Transcribe exactly each line of the entries, from the opening line to the line with "16: (450, 277, 1.56)", with both of those lines included.

----

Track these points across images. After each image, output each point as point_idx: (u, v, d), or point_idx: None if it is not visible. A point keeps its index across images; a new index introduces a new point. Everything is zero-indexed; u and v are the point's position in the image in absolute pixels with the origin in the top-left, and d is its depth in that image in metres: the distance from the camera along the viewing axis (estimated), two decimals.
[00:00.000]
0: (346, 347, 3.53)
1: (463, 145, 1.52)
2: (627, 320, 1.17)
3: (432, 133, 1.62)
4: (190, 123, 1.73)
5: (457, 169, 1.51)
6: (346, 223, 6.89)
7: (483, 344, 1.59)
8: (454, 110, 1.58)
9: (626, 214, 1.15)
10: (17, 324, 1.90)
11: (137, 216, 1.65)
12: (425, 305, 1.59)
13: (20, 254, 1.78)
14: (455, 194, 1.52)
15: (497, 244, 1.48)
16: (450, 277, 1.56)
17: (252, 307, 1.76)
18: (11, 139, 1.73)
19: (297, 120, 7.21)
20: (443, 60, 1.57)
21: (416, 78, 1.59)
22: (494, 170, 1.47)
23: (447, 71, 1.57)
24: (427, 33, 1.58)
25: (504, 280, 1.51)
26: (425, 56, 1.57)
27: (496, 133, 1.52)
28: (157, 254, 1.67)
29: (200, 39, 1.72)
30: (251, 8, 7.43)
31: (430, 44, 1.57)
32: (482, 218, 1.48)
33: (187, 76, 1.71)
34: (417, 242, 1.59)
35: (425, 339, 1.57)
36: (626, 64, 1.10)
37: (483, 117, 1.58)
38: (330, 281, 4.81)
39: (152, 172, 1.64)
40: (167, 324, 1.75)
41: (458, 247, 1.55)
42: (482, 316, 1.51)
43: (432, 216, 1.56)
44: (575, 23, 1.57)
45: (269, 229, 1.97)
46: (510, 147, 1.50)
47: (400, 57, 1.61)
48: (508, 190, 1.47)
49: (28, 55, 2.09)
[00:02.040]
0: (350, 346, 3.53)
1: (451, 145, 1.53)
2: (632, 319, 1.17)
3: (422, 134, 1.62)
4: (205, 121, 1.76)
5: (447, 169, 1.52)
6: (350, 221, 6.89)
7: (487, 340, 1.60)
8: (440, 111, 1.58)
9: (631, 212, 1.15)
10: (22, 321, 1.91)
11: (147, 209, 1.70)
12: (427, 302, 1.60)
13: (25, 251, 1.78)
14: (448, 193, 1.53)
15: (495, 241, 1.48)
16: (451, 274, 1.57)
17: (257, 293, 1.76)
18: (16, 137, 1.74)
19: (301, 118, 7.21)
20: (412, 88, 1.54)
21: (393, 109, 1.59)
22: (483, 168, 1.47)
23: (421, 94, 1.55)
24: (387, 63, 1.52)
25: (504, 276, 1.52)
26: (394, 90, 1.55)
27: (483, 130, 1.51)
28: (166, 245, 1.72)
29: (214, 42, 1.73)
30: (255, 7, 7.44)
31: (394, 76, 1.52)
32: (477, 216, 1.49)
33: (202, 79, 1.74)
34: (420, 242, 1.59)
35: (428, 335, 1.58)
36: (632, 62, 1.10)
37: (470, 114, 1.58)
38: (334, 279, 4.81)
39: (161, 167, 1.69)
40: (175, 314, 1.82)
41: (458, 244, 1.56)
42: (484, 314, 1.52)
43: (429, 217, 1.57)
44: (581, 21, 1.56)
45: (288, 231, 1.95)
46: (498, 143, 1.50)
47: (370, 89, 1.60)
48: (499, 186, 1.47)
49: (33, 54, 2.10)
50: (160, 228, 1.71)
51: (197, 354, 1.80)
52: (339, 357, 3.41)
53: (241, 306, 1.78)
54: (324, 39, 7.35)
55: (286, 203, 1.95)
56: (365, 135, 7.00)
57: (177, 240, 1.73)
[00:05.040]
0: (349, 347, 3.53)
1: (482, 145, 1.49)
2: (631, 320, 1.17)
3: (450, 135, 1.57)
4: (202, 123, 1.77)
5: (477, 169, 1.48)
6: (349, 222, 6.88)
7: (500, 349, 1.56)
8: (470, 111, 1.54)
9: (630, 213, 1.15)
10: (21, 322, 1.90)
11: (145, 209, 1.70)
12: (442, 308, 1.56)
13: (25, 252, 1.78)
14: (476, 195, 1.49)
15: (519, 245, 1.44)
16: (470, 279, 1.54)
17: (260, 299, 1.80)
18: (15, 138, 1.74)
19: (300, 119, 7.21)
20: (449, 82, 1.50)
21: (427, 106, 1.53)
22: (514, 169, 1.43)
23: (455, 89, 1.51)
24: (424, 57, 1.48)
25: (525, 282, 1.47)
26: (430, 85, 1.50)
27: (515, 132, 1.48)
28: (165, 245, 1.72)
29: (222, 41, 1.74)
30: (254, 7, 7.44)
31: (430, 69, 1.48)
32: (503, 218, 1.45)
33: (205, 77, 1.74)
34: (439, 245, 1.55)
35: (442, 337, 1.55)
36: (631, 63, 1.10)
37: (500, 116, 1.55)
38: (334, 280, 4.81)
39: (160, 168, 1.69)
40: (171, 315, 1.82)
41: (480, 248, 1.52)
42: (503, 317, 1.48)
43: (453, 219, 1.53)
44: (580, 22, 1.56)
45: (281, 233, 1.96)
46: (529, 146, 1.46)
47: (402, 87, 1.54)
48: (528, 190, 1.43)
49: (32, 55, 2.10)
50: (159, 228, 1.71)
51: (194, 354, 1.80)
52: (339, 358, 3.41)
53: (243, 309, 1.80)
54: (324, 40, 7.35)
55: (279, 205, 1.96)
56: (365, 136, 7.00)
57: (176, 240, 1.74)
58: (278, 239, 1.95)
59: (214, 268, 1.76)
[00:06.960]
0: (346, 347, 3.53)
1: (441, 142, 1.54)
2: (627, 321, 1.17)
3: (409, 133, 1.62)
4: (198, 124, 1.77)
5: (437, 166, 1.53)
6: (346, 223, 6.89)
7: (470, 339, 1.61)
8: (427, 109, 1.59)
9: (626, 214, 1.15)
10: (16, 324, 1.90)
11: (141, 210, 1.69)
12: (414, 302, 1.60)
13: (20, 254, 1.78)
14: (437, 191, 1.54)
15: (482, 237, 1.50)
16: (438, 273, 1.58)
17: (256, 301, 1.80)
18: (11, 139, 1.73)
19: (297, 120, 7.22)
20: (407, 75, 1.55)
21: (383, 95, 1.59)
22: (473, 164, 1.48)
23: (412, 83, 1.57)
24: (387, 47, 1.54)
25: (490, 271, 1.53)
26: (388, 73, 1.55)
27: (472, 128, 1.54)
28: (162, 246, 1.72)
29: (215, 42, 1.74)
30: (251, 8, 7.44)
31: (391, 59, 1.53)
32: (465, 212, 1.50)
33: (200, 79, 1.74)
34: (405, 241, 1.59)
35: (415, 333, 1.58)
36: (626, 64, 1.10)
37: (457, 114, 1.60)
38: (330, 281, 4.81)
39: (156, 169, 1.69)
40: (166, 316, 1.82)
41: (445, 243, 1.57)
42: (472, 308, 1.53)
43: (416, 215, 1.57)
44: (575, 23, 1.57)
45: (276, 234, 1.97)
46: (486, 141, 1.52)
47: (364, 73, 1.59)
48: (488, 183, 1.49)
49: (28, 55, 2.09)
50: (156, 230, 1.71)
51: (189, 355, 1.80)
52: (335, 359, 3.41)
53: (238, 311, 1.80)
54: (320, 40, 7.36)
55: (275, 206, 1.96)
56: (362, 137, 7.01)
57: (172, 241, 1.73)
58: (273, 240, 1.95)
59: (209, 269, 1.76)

----

EXERCISE OUTPUT.
Track these points across images. After each image, output each point as point_idx: (u, v, d), or point_idx: None if it is not visible. A point keeps its index across images; a new index introduces a new point. Everything is zero-indexed; u and v are the point's position in the image in absolute pixels with the origin in the top-left, and d is its depth in that image in metres: the distance from the camera along the viewing axis (estimated), two decimals.
[00:00.000]
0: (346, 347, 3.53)
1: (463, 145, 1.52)
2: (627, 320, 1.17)
3: (432, 133, 1.62)
4: (190, 123, 1.73)
5: (457, 169, 1.51)
6: (346, 223, 6.89)
7: (483, 344, 1.59)
8: (454, 110, 1.58)
9: (626, 214, 1.15)
10: (17, 324, 1.90)
11: (137, 216, 1.65)
12: (425, 305, 1.59)
13: (20, 254, 1.78)
14: (455, 194, 1.52)
15: (497, 244, 1.48)
16: (450, 277, 1.56)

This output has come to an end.